YOUR OBJECTIVE:
As the answer, give every line of the records that includes the word "each".

Stored data:

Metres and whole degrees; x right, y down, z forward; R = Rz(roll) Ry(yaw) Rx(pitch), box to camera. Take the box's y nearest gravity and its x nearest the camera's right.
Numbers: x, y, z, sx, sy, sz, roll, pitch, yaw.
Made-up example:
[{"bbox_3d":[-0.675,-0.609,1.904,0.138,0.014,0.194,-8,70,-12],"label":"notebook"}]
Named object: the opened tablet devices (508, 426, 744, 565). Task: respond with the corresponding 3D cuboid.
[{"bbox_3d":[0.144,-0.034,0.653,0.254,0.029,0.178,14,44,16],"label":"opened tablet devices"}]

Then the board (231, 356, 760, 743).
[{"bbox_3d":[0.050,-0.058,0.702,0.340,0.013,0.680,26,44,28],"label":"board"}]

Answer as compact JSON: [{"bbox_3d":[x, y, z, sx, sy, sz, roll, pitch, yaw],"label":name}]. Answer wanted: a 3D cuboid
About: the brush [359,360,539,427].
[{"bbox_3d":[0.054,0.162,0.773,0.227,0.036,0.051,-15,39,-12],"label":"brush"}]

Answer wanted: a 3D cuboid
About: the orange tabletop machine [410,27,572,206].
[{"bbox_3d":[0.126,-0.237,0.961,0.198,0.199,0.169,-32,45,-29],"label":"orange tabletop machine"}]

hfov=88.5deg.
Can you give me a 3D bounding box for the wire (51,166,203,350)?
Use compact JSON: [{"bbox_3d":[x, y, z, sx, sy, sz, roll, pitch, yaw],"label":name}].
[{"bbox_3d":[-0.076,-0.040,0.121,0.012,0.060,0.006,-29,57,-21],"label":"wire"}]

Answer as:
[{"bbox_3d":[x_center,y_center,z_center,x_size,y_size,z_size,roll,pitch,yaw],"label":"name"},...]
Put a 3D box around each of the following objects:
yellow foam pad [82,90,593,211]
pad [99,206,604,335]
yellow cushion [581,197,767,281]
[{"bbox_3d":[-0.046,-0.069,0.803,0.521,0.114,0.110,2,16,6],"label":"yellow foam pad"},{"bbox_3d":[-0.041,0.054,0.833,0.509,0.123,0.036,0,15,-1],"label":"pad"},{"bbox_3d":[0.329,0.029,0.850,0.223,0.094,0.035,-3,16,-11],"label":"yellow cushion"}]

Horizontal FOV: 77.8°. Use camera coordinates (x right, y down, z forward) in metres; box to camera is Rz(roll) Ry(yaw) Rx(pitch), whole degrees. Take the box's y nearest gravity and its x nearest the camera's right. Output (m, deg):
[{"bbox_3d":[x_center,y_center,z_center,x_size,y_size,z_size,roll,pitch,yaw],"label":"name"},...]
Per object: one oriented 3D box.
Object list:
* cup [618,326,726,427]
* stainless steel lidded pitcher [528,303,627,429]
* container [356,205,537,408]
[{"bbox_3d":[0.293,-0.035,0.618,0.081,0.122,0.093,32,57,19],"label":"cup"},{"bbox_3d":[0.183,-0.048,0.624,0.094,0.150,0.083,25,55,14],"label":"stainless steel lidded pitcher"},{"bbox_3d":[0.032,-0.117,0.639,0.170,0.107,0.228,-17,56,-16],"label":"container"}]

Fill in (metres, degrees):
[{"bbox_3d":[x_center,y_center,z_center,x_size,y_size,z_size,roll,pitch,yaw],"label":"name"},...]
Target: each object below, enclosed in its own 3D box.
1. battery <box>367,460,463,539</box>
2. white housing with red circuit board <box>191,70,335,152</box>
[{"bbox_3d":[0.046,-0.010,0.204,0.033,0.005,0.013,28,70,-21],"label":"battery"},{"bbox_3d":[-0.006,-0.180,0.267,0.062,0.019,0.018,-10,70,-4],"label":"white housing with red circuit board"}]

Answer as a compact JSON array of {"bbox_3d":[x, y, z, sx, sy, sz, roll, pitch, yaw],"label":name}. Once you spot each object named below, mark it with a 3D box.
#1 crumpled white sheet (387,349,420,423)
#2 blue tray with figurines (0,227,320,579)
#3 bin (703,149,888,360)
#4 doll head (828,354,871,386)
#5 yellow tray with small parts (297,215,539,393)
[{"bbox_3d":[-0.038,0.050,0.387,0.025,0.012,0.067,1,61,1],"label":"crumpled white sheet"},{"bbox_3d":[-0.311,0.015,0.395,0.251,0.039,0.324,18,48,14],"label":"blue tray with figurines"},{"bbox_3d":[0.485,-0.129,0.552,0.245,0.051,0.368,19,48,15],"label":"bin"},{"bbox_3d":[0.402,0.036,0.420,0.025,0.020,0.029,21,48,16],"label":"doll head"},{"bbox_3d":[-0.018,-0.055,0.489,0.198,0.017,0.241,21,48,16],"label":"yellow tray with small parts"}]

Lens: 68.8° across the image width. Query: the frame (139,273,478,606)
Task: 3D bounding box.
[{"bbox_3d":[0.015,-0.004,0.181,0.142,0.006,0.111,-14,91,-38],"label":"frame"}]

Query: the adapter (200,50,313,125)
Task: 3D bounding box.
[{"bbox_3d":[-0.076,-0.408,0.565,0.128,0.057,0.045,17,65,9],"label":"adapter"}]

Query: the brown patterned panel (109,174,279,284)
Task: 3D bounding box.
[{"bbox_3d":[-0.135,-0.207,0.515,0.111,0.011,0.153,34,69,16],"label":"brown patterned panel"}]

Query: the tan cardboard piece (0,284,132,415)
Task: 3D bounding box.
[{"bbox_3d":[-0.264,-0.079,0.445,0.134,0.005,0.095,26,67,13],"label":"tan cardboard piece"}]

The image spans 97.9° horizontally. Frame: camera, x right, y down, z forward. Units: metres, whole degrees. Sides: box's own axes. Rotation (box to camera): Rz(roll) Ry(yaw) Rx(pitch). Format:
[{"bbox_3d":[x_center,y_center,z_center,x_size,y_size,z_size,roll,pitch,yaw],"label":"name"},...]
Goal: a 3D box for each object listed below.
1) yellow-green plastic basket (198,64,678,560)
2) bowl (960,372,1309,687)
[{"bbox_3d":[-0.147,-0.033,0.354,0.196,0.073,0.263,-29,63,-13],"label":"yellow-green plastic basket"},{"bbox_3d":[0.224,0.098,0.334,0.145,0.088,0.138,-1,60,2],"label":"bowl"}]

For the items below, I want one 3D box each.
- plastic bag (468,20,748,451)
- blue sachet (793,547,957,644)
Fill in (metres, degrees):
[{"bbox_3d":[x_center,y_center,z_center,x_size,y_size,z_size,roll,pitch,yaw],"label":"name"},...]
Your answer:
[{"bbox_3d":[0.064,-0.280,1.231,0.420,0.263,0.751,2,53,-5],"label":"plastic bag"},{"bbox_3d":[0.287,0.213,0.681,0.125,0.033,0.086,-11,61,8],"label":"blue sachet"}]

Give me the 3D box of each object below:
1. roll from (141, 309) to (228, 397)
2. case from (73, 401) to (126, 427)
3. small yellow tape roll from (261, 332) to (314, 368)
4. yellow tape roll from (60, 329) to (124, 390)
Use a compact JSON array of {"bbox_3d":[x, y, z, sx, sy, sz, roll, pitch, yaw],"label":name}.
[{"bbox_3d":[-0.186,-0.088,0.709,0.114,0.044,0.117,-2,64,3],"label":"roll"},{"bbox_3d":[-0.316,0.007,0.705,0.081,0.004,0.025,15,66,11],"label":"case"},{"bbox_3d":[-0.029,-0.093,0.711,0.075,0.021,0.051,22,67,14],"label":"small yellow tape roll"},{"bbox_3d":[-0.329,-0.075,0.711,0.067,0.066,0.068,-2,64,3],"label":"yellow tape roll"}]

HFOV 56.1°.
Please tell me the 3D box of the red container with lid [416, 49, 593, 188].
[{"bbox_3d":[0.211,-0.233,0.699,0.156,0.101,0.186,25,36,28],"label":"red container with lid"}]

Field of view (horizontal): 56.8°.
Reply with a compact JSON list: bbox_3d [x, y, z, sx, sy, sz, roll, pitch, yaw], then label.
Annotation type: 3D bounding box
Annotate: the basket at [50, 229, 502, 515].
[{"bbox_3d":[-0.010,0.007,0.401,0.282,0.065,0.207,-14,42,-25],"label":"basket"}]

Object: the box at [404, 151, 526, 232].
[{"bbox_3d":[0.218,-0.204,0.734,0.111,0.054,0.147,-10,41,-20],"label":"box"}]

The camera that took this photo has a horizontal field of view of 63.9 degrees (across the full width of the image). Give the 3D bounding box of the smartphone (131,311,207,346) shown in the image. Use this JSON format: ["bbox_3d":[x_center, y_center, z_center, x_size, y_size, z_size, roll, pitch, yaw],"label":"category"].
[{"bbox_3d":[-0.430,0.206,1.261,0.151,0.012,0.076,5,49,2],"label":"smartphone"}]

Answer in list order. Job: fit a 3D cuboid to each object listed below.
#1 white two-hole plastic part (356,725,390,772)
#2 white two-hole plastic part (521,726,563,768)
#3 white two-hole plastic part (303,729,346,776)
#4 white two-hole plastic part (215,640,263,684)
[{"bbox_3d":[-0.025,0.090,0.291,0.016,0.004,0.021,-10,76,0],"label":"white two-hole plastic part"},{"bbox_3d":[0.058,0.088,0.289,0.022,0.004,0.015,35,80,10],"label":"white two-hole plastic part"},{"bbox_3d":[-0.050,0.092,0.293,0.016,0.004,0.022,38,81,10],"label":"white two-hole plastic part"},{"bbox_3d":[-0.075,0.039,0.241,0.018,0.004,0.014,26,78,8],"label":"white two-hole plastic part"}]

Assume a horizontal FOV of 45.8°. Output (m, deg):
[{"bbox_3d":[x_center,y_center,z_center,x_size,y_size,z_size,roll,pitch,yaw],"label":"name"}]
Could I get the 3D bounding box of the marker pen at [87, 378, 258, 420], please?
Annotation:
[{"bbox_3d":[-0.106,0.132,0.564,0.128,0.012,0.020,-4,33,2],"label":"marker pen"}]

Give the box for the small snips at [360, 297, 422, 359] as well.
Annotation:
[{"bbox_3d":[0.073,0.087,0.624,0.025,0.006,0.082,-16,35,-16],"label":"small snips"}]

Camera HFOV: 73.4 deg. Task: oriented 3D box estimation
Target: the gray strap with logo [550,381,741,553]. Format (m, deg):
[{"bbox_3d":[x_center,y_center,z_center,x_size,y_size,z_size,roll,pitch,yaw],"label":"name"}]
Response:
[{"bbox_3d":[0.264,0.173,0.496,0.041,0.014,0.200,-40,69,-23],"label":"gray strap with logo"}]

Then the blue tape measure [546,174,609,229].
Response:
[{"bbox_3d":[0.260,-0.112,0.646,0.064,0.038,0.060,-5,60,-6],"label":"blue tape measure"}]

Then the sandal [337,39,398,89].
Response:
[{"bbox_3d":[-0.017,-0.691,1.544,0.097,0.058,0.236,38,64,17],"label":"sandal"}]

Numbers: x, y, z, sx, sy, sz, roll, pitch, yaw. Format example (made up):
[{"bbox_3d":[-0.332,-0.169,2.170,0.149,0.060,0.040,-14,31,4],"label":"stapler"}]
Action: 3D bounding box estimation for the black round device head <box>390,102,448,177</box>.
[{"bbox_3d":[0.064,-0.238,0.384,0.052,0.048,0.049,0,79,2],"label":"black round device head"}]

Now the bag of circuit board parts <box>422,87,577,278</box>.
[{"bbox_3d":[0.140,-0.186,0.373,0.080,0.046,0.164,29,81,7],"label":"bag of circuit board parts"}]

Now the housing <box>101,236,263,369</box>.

ANSWER:
Put a 3D box around each of the following objects:
Target: each object below, enclosed in its own 3D box.
Answer as a compact JSON array of {"bbox_3d":[x, y, z, sx, sy, sz, roll, pitch, yaw],"label":name}. Once you spot each object named below, mark it with a 3D box.
Goal: a 3D box for each object listed below.
For the items below, I want one 3D box each.
Give me the 3D box of each object below:
Answer in list order. Job: fit a 3D cuboid to each object listed below.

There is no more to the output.